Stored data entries
• • •

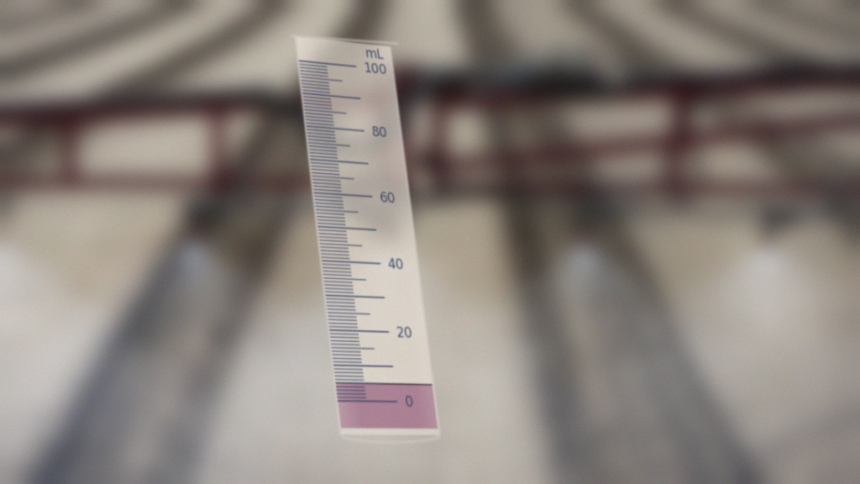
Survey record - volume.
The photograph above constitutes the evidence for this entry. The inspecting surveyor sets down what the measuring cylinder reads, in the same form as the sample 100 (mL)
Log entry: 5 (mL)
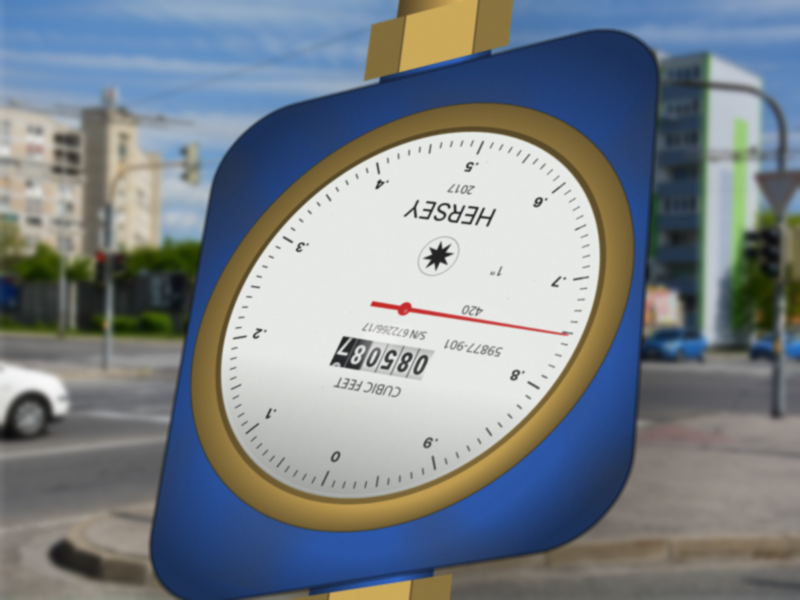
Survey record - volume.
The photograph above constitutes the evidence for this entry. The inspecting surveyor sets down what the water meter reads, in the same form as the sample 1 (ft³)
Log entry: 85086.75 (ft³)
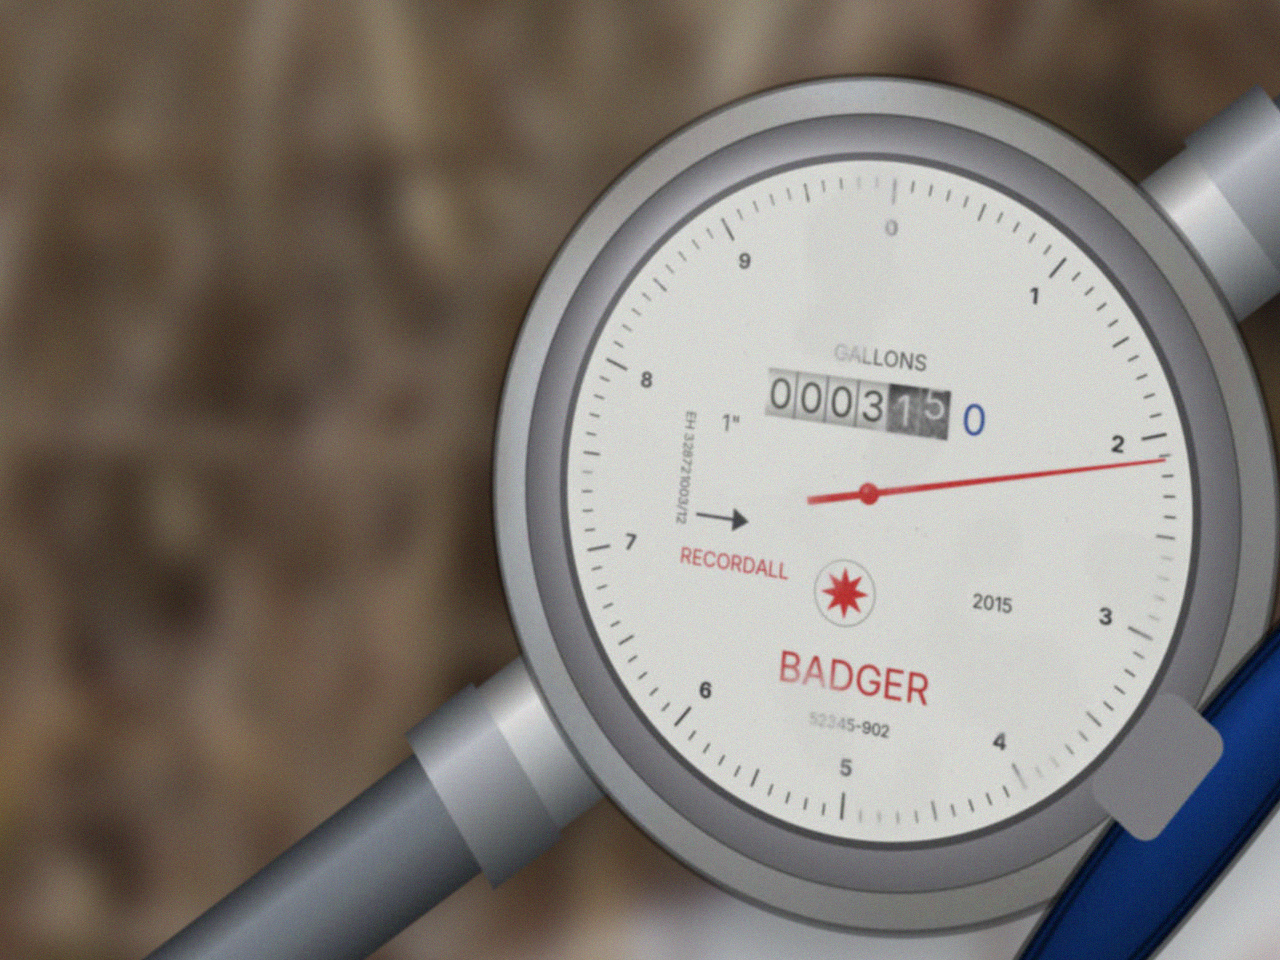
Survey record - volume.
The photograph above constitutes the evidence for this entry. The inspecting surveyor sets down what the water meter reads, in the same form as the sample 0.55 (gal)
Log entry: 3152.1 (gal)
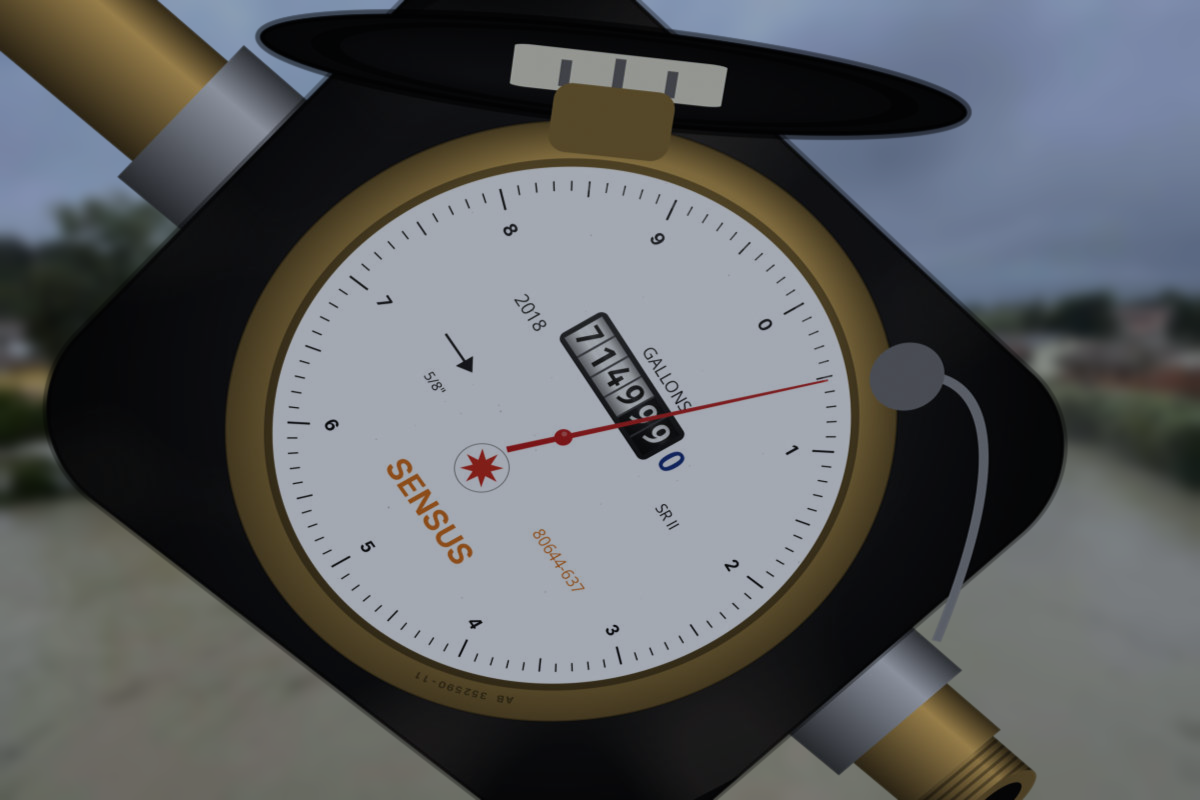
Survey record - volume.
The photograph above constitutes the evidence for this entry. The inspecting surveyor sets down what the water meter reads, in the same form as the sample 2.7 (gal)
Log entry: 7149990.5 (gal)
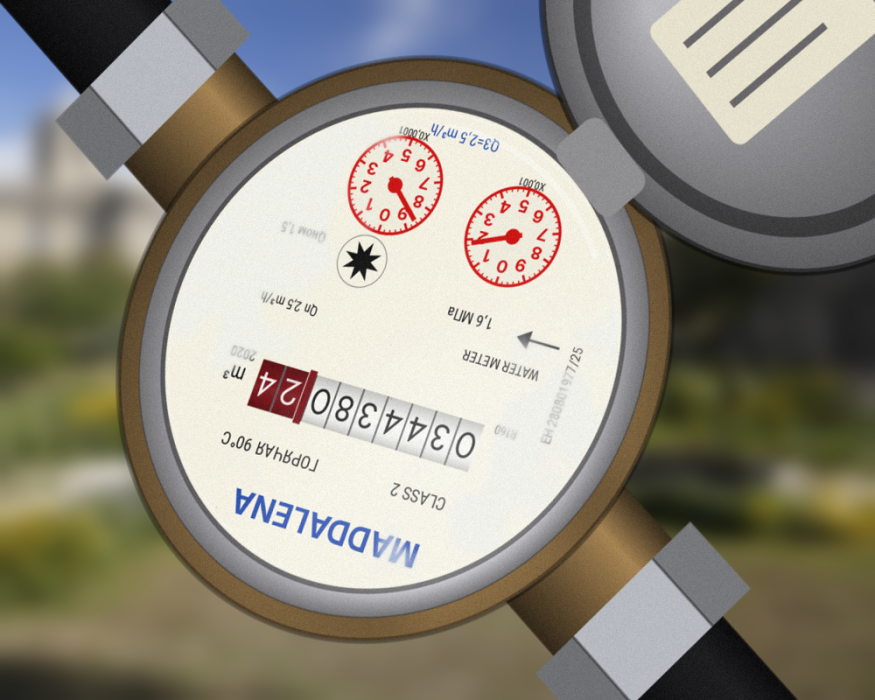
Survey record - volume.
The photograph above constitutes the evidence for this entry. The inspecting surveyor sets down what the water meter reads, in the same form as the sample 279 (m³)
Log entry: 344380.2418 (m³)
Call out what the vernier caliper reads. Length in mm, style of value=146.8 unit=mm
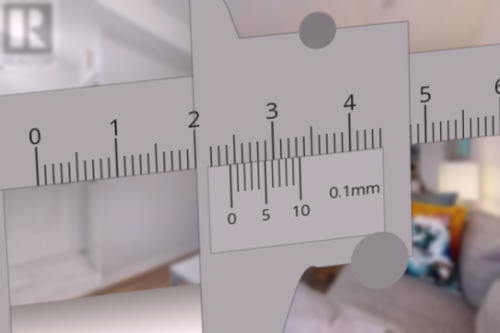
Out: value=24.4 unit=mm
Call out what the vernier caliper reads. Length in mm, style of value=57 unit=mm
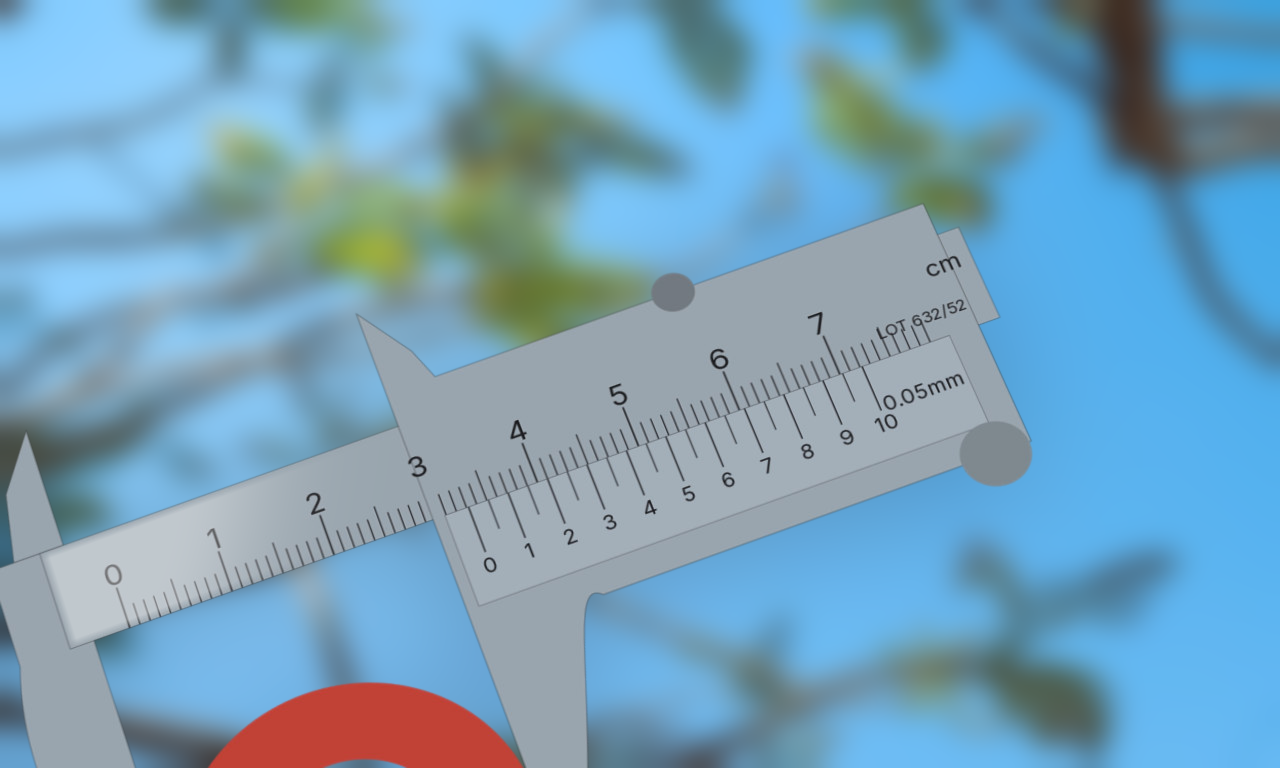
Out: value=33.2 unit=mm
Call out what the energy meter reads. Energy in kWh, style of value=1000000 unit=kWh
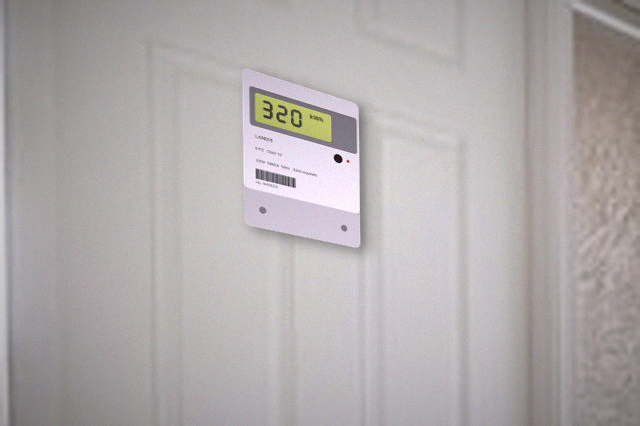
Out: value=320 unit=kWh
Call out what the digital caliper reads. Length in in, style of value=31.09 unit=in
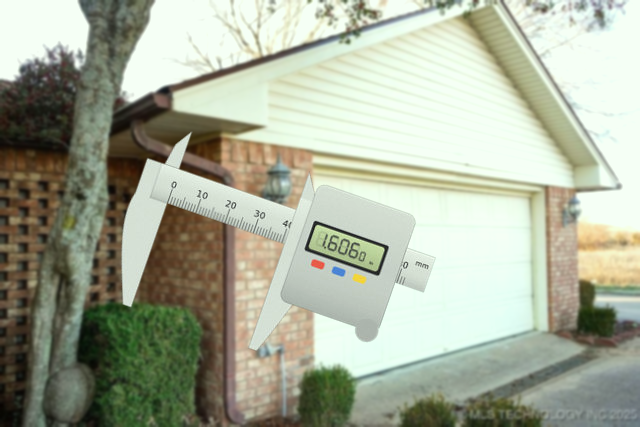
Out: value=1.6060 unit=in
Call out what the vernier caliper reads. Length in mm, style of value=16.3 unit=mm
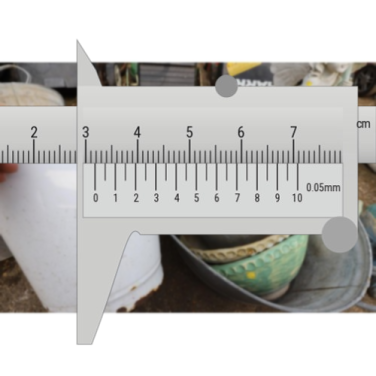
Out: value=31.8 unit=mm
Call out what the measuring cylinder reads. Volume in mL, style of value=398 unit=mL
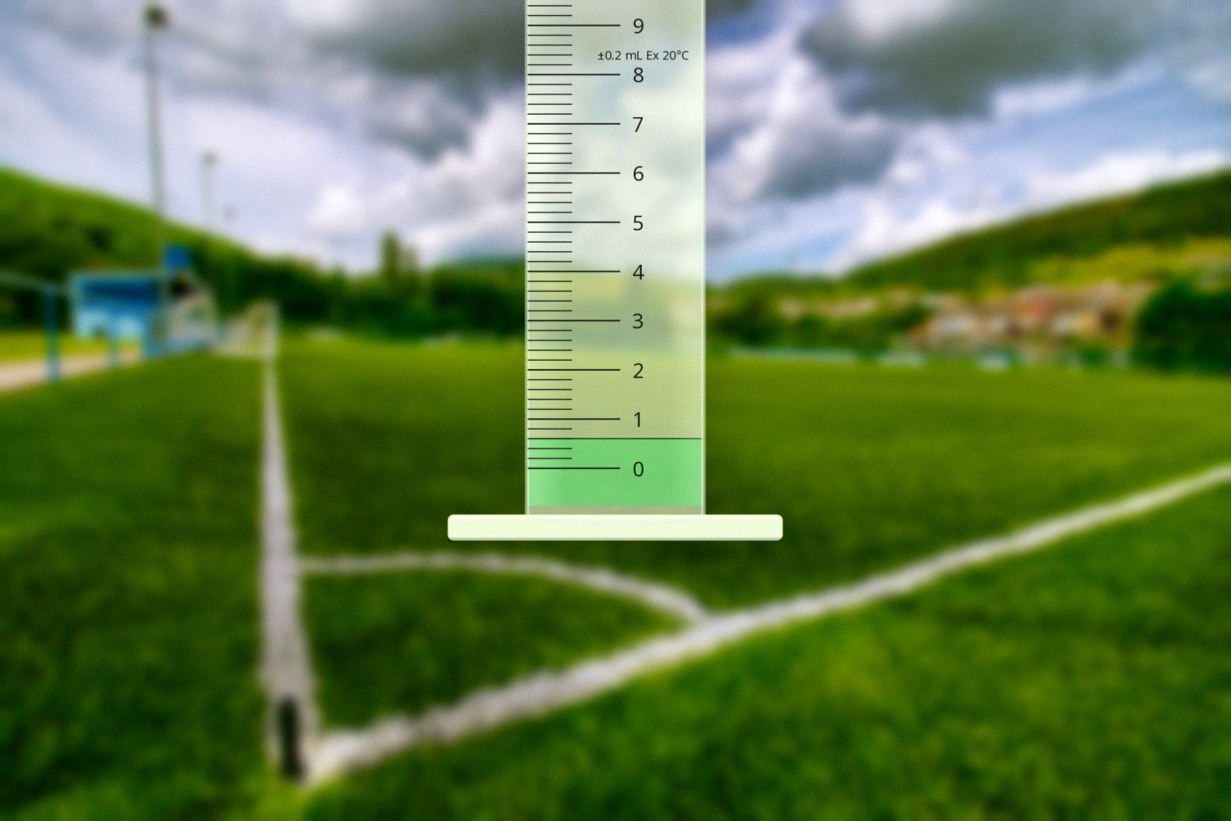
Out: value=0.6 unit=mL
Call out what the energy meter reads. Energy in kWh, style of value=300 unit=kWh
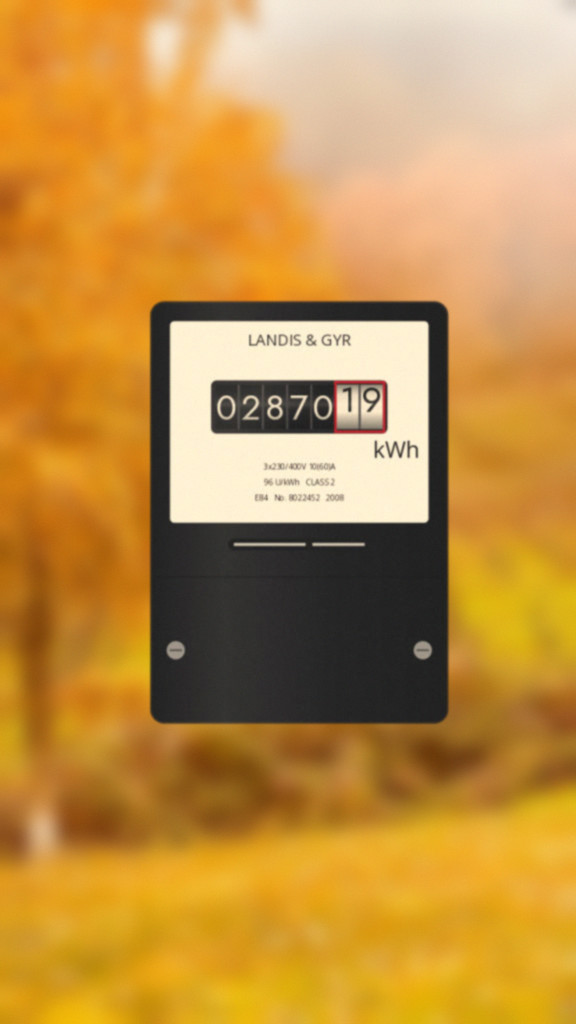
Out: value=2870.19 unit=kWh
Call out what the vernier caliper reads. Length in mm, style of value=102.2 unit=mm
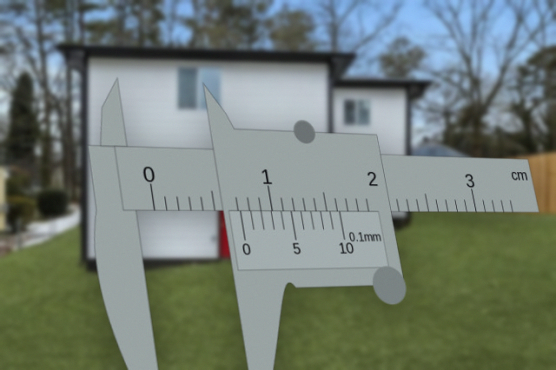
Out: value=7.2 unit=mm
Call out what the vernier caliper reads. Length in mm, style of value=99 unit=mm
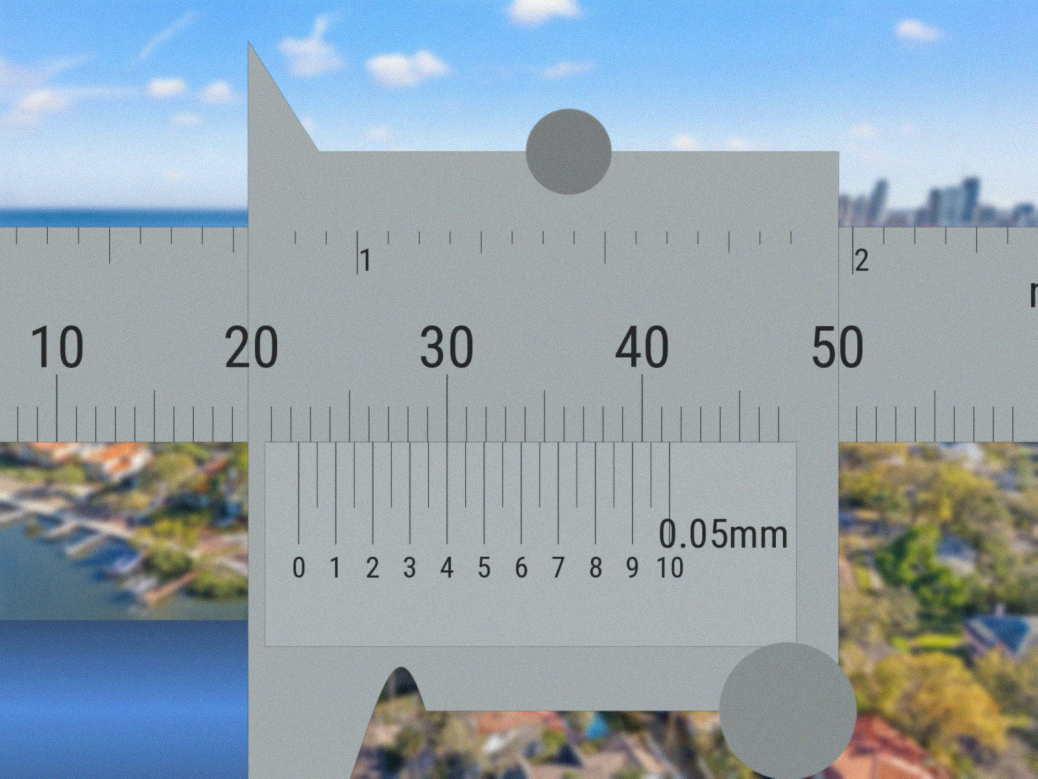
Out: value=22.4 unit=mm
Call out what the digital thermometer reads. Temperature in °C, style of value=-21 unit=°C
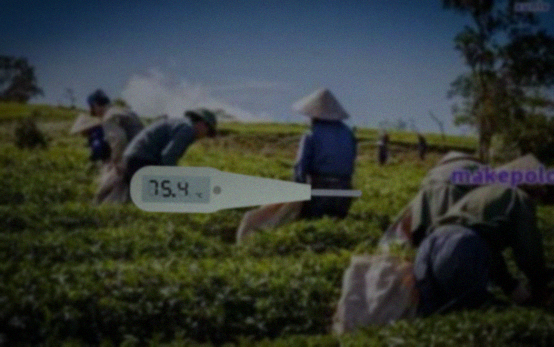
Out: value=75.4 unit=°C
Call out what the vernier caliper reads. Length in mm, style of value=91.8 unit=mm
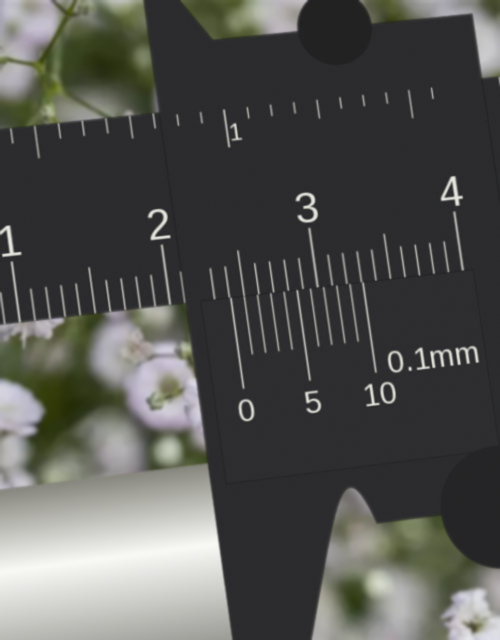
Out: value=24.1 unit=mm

• • •

WRITTEN TASK:
Copy the records above word for word, omitting the pictures.

EXERCISE OUTPUT:
Survey record - volume.
The photograph above constitutes the evidence for this entry. The inspecting surveyor sets down what the measuring cylinder reads, in the same form as the sample 100 (mL)
Log entry: 5 (mL)
Survey record - volume.
The photograph above constitutes the evidence for this entry. The inspecting surveyor sets down what the water meter reads, in the same form as the sample 1 (ft³)
Log entry: 85086.75 (ft³)
Survey record - volume.
The photograph above constitutes the evidence for this entry. The inspecting surveyor sets down what the water meter reads, in the same form as the sample 0.55 (gal)
Log entry: 3152.1 (gal)
Survey record - volume.
The photograph above constitutes the evidence for this entry. The inspecting surveyor sets down what the water meter reads, in the same form as the sample 2.7 (gal)
Log entry: 7149990.5 (gal)
Survey record - volume.
The photograph above constitutes the evidence for this entry. The inspecting surveyor sets down what the water meter reads, in the same form as the sample 279 (m³)
Log entry: 344380.2418 (m³)
Call out what the vernier caliper reads. Length in mm, style of value=146.8 unit=mm
Out: value=24.4 unit=mm
Call out what the vernier caliper reads. Length in mm, style of value=57 unit=mm
Out: value=33.2 unit=mm
Call out what the energy meter reads. Energy in kWh, style of value=1000000 unit=kWh
Out: value=320 unit=kWh
Call out what the digital caliper reads. Length in in, style of value=31.09 unit=in
Out: value=1.6060 unit=in
Call out what the vernier caliper reads. Length in mm, style of value=16.3 unit=mm
Out: value=31.8 unit=mm
Call out what the measuring cylinder reads. Volume in mL, style of value=398 unit=mL
Out: value=0.6 unit=mL
Call out what the energy meter reads. Energy in kWh, style of value=300 unit=kWh
Out: value=2870.19 unit=kWh
Call out what the vernier caliper reads. Length in mm, style of value=102.2 unit=mm
Out: value=7.2 unit=mm
Call out what the vernier caliper reads. Length in mm, style of value=99 unit=mm
Out: value=22.4 unit=mm
Call out what the digital thermometer reads. Temperature in °C, style of value=-21 unit=°C
Out: value=75.4 unit=°C
Call out what the vernier caliper reads. Length in mm, style of value=91.8 unit=mm
Out: value=24.1 unit=mm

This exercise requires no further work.